RECORDS FOR PROCESSING below:

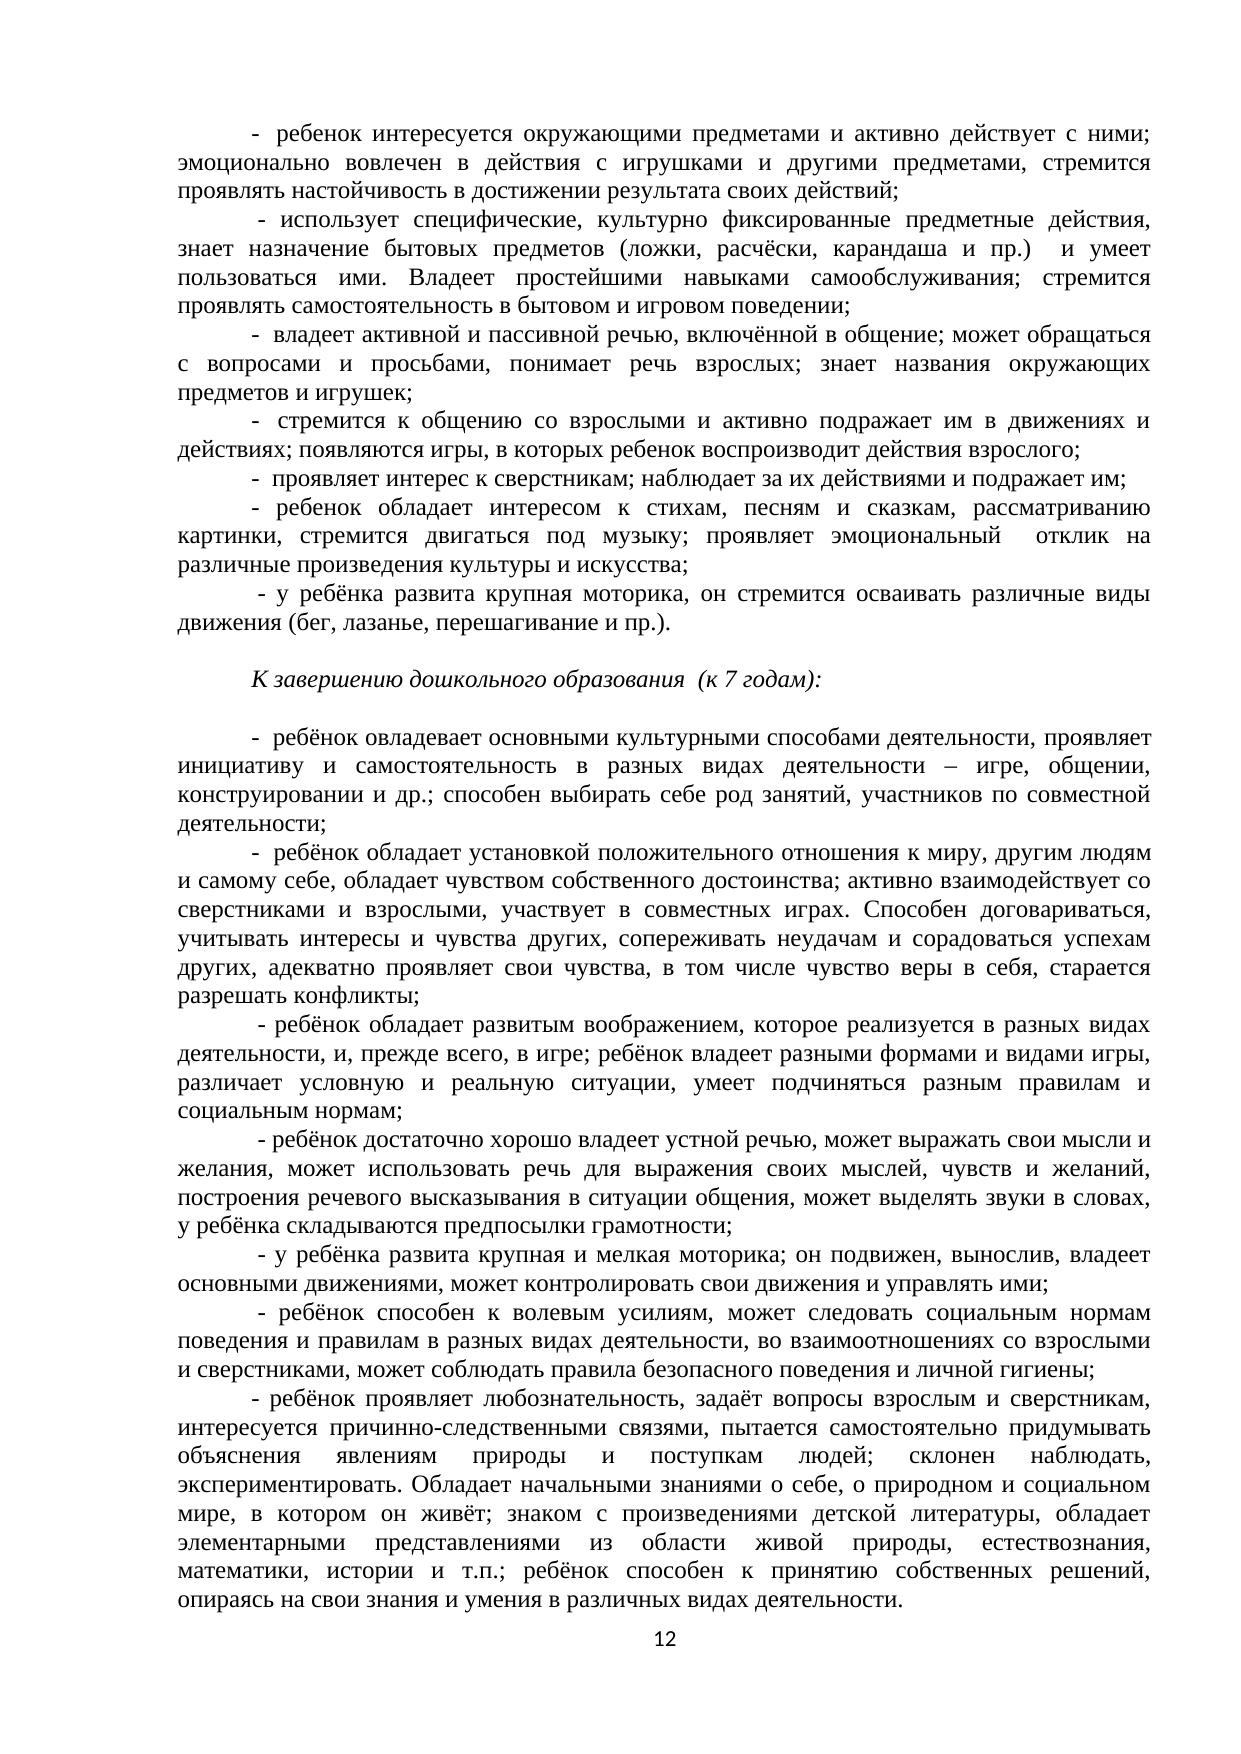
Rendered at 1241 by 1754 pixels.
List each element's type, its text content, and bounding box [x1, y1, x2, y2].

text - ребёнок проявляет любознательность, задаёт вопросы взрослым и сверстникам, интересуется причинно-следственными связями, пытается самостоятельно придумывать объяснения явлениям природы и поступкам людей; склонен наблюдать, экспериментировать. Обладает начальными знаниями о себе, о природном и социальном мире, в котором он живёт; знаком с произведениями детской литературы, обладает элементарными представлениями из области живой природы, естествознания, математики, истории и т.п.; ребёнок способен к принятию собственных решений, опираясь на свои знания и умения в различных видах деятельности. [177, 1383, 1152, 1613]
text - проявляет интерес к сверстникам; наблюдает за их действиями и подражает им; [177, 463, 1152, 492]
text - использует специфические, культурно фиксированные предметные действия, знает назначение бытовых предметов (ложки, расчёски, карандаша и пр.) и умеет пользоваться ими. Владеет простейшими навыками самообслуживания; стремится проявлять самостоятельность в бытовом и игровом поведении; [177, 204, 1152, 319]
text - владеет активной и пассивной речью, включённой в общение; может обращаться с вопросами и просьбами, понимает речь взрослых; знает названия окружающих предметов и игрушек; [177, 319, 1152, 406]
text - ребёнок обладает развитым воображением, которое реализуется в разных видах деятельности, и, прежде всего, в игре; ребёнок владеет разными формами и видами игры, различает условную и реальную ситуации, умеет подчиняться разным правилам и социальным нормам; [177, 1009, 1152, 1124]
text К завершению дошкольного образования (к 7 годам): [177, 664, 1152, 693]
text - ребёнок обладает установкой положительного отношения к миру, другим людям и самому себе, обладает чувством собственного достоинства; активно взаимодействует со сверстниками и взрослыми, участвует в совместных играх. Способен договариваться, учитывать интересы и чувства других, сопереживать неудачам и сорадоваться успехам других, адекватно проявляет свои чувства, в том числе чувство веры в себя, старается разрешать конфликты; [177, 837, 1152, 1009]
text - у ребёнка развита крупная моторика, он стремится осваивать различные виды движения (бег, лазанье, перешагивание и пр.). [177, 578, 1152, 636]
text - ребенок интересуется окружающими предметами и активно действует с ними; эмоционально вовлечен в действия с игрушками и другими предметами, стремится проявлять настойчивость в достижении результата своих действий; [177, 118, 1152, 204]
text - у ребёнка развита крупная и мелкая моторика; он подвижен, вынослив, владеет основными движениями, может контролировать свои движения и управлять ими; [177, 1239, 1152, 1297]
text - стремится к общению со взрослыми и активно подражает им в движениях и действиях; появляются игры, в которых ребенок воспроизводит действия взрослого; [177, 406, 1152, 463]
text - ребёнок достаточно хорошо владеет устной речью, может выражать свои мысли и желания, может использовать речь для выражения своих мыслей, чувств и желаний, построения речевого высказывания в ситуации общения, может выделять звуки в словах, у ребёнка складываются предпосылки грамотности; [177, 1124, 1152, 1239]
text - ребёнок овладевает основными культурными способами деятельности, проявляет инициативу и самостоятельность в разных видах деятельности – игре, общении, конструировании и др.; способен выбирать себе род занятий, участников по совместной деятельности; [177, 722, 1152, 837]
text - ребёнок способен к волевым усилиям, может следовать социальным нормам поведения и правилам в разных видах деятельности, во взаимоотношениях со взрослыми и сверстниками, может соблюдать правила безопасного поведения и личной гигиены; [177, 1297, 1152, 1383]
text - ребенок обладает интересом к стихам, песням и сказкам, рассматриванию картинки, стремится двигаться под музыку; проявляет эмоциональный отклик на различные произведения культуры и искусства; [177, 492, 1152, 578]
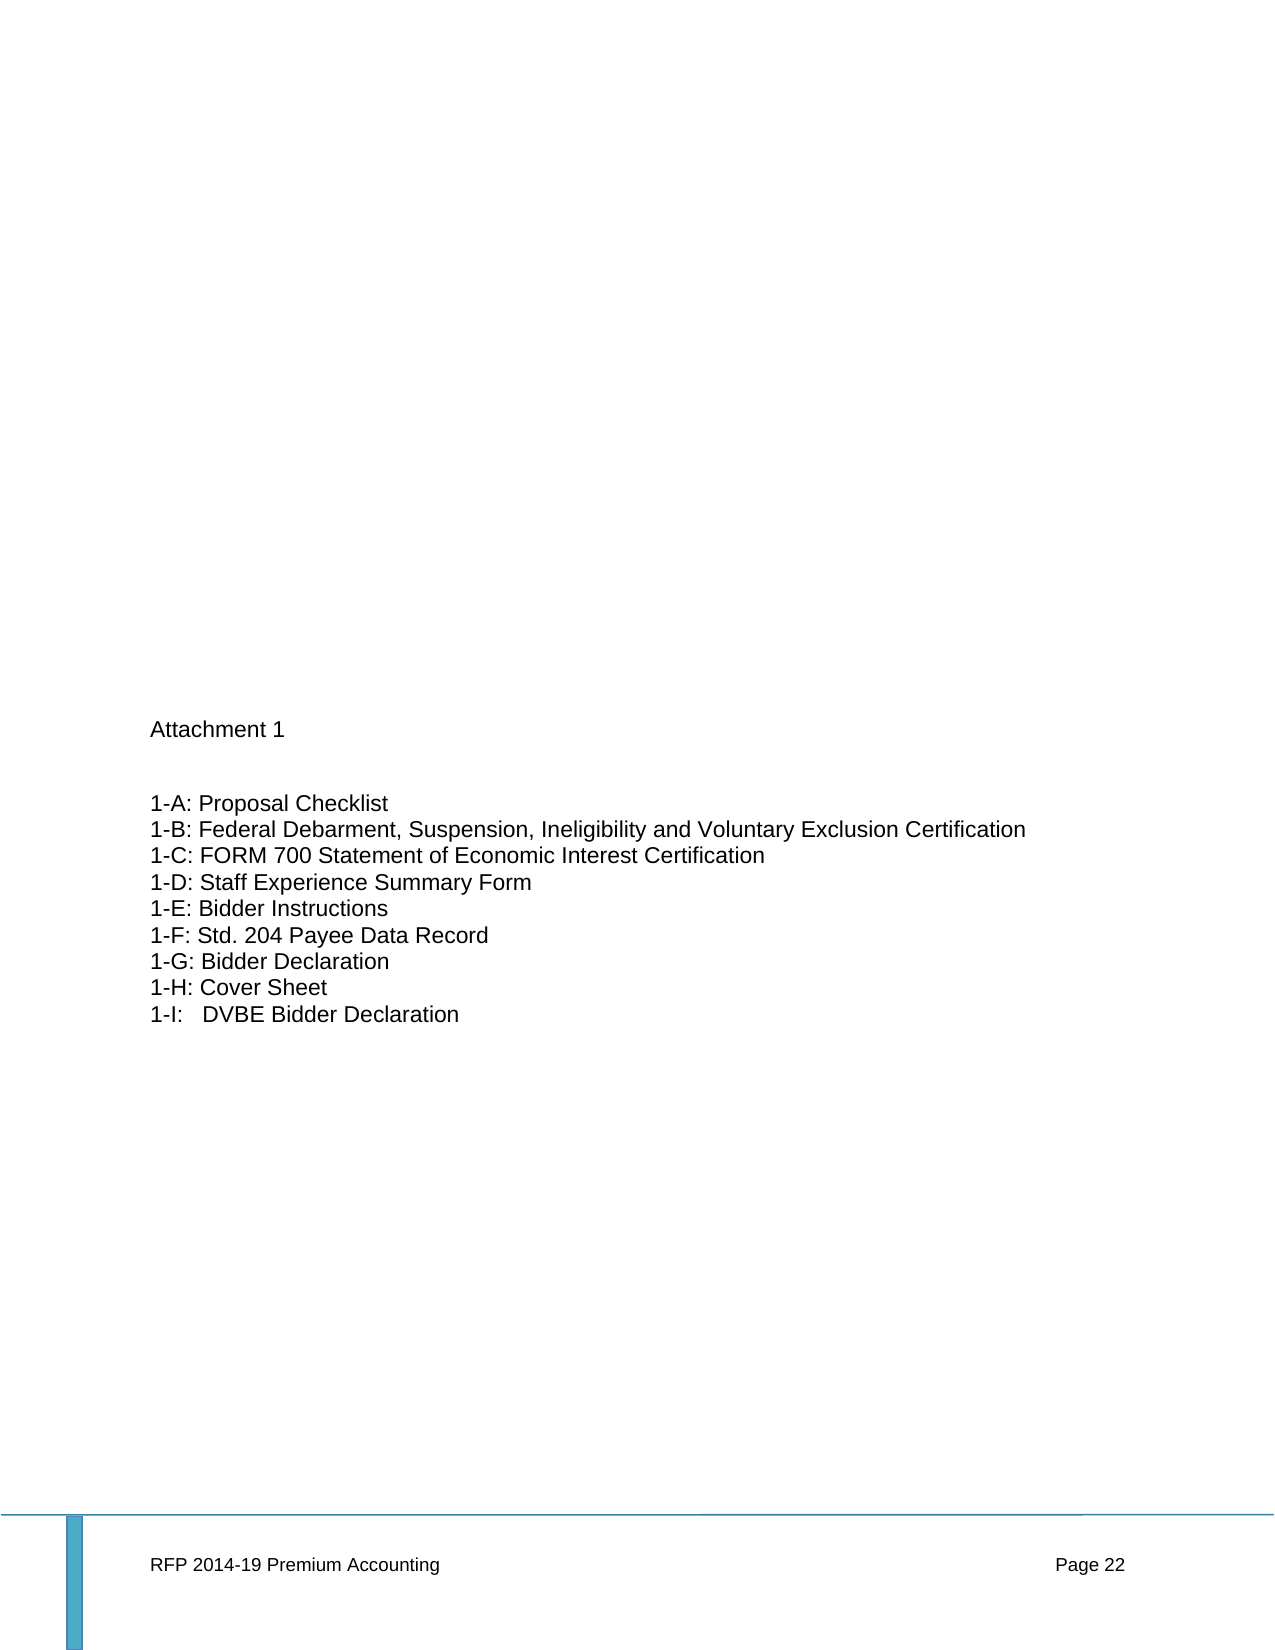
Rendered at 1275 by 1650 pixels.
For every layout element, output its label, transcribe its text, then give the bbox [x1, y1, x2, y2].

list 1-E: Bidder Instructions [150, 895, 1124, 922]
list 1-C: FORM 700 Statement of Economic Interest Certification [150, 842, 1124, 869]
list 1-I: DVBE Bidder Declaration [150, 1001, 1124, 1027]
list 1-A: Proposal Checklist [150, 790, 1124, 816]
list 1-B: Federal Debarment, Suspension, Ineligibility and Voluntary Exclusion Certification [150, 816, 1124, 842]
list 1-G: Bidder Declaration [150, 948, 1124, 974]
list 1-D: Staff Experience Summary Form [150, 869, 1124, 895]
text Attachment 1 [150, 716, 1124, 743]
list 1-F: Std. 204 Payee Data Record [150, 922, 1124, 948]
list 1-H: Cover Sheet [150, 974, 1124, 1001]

End of RECORDS FOR PROCESSING.

### WHAT IS BEING ASKED
How many lines of the listing include the string "игры"? Answer with the number alone.

### SOLUTION FOR THIS PROBLEM
2